Le réalisme n’est pas l’antithèse de la fantasy, il en est une composante, à quelque niveau qu’il se situe ; celui des personnages, celui de l’intrigue ou même celui du monde, qui loin d’être un simple décor et toujours un reflet plus ou moins déformé de la réalité de son auteur.
Ce n’est pas le worldbuilding qui fait la fantasy ; en librairie, en édition, la fantasy est plus un type bien arrêté d’intrigue et de personnages. Le niveau de réalisme est plus ou moins élevé selon la perspective dans laquelle se place l’auteur vis-à-vis de son lecteur : s’agit-il de le dépayser, de le distraire, de l’impliquer émotionnellement, intellectuellement ?

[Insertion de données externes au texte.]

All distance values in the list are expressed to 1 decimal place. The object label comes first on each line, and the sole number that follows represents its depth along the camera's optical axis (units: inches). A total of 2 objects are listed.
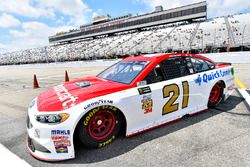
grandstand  1317.7
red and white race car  104.2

Le monde imaginaire n’est pas l’apanage de la fantasy, c’est un outil narratif puissant qui permet de dessiner autrement le réel, en espace négatif. En poussant le curseur au maximum, on pourrait même affirmer que tout roman même réaliste se déroule dans un monde imaginaire, qui ne se distingue du monde réel qu’à peu de choses près, qui sont justement celles qui disent le plus de la vision du monde qu’à l’auteur.
Merci d’avoir écouté mes divagations, et je serai ravie de poursuivre la discussion.